** 指示 **
以下の行のうち、文字列「cover」を含むのはどれですか？ 大文字と小文字を区別したうえで該当する行をすべて選び、書き写してください。

** 提供データ **

══════════════════════════════

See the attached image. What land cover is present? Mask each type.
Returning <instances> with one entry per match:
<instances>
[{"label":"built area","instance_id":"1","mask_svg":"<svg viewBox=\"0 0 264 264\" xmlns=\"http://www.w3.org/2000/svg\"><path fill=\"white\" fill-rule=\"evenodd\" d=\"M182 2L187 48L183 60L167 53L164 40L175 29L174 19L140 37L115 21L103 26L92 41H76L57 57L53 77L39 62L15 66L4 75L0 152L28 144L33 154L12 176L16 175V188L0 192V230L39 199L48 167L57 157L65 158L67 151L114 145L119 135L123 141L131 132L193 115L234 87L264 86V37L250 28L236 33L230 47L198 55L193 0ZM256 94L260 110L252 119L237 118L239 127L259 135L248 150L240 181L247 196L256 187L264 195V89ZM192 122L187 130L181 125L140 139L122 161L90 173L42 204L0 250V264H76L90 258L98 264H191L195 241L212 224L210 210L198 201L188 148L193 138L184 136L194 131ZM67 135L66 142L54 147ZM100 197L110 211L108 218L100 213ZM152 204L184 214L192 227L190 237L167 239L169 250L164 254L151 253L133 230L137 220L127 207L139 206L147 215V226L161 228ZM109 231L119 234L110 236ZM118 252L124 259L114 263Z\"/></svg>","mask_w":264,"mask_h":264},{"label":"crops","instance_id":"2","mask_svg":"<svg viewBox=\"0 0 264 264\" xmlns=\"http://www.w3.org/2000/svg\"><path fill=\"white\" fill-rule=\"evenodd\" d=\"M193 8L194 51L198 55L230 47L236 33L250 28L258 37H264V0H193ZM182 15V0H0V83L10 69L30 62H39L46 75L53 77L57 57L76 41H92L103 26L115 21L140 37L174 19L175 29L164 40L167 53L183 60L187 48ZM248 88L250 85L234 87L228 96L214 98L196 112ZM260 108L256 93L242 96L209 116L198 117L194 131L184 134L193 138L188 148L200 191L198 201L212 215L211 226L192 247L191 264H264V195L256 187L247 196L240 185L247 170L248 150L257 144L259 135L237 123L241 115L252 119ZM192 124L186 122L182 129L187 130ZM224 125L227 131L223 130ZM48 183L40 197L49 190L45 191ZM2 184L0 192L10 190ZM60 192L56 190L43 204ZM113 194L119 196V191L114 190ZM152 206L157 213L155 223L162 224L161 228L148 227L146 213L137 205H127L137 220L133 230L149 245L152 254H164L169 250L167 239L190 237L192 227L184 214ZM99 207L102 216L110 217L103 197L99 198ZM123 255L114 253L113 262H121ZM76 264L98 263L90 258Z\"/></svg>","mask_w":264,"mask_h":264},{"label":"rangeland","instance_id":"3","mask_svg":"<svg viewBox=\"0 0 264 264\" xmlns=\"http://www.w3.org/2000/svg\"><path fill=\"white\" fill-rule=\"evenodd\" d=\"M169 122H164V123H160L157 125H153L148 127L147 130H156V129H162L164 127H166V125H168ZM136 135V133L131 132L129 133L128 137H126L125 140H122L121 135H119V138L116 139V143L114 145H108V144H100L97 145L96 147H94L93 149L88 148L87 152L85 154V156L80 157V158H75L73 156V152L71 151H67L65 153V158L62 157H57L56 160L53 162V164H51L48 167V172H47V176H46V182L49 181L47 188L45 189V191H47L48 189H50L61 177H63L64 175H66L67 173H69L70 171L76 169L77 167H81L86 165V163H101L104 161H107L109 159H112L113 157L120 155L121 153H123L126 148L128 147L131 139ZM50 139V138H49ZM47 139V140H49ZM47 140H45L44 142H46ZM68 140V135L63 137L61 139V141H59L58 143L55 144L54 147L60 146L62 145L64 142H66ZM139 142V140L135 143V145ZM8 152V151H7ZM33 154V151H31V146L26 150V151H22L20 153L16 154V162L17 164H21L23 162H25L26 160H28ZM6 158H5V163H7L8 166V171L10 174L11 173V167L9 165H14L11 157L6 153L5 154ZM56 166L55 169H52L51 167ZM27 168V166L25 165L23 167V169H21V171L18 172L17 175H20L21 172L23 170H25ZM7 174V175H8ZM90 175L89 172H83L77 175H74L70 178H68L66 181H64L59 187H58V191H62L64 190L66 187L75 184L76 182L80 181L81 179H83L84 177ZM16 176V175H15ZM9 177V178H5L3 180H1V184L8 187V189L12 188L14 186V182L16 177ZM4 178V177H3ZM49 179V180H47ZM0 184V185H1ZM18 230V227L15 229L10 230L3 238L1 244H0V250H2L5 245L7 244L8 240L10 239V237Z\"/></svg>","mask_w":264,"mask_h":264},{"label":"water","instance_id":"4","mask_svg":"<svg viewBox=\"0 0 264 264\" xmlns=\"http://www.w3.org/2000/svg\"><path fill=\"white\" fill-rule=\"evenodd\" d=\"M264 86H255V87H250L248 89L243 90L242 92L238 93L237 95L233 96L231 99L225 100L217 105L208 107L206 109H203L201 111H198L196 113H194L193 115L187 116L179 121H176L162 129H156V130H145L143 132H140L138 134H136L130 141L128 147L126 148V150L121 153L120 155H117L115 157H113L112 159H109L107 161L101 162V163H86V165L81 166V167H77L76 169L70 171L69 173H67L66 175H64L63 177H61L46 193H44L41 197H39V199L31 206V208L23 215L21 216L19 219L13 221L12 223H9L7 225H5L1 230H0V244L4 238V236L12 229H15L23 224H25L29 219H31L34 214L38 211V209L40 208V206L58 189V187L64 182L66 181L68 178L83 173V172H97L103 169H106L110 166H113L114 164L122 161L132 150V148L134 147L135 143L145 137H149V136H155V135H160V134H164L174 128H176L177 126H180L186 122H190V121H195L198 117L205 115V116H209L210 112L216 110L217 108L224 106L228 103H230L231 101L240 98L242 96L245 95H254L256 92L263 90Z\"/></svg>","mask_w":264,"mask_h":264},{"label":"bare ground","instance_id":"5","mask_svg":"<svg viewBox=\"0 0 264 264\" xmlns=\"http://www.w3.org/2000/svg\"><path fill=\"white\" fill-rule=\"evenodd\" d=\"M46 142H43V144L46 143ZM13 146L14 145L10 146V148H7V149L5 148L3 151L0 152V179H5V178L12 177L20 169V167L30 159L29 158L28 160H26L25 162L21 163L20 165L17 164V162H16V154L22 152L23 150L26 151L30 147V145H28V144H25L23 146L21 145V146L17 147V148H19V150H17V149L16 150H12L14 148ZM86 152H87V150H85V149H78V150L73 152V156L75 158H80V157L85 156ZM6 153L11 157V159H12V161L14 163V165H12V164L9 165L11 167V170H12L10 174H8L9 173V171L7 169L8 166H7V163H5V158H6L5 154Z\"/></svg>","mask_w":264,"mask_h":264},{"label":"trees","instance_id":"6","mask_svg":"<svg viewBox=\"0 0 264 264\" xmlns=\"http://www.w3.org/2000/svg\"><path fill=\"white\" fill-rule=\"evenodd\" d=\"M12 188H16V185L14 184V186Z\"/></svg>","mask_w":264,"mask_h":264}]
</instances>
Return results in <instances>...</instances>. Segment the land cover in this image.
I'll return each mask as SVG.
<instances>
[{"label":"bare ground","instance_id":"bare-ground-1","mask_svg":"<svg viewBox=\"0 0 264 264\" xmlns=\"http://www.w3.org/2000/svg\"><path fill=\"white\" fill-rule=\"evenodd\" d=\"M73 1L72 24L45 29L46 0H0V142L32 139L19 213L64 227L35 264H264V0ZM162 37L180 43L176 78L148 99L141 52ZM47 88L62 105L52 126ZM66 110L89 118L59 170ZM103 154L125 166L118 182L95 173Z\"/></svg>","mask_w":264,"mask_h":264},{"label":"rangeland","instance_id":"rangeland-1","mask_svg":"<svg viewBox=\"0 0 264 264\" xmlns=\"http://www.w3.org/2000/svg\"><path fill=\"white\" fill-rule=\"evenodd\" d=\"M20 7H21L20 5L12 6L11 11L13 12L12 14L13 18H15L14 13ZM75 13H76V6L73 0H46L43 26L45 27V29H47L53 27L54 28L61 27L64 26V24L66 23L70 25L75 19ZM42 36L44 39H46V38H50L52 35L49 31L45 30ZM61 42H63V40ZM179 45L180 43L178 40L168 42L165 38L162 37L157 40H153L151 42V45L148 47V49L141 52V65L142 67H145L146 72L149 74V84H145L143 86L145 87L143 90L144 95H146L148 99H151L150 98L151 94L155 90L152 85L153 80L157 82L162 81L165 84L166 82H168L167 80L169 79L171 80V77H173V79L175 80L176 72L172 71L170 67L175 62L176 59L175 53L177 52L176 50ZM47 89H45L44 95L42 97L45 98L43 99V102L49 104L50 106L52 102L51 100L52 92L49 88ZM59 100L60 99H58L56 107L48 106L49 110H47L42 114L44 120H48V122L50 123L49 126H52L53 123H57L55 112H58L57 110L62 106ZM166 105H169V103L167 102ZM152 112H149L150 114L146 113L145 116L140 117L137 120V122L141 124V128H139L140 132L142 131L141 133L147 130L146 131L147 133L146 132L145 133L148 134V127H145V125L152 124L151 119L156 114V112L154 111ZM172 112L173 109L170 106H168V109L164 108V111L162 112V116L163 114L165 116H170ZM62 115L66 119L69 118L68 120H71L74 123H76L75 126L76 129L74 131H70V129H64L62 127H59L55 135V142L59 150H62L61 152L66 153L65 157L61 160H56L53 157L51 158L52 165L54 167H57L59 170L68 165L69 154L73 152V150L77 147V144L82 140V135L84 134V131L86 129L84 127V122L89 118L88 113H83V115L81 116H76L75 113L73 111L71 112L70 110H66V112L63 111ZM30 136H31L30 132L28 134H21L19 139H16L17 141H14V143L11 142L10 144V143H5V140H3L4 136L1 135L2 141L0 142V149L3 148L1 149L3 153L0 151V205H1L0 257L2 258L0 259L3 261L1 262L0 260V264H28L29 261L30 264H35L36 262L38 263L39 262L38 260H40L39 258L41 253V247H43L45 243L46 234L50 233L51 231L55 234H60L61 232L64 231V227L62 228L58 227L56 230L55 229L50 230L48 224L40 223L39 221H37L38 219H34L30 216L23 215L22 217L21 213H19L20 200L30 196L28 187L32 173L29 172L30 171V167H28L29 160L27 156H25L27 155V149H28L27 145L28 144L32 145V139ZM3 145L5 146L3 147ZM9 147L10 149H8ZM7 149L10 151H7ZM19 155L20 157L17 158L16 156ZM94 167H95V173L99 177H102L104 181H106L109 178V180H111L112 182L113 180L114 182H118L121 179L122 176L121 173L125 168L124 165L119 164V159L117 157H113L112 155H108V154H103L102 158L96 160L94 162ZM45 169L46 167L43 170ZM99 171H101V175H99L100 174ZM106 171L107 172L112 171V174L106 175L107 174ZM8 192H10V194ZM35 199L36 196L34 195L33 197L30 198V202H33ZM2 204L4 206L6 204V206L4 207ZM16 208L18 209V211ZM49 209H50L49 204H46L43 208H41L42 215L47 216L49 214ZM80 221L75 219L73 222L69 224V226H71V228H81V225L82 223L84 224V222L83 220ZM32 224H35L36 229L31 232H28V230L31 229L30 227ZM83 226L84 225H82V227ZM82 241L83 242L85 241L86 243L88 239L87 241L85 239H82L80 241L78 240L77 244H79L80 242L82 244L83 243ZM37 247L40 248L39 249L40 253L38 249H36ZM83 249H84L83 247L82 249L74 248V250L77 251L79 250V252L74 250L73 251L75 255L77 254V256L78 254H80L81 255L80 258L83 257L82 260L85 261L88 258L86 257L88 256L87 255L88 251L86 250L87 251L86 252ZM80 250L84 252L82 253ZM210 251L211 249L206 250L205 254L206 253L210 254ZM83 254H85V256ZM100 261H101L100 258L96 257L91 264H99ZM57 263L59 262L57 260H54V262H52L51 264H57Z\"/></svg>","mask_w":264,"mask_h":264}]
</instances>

══════════════════════════════

** 解答 **
See the attached image. What land cover is present? Mask each type.
Return results in <instances>...</instances>. Segment the land cover in this image.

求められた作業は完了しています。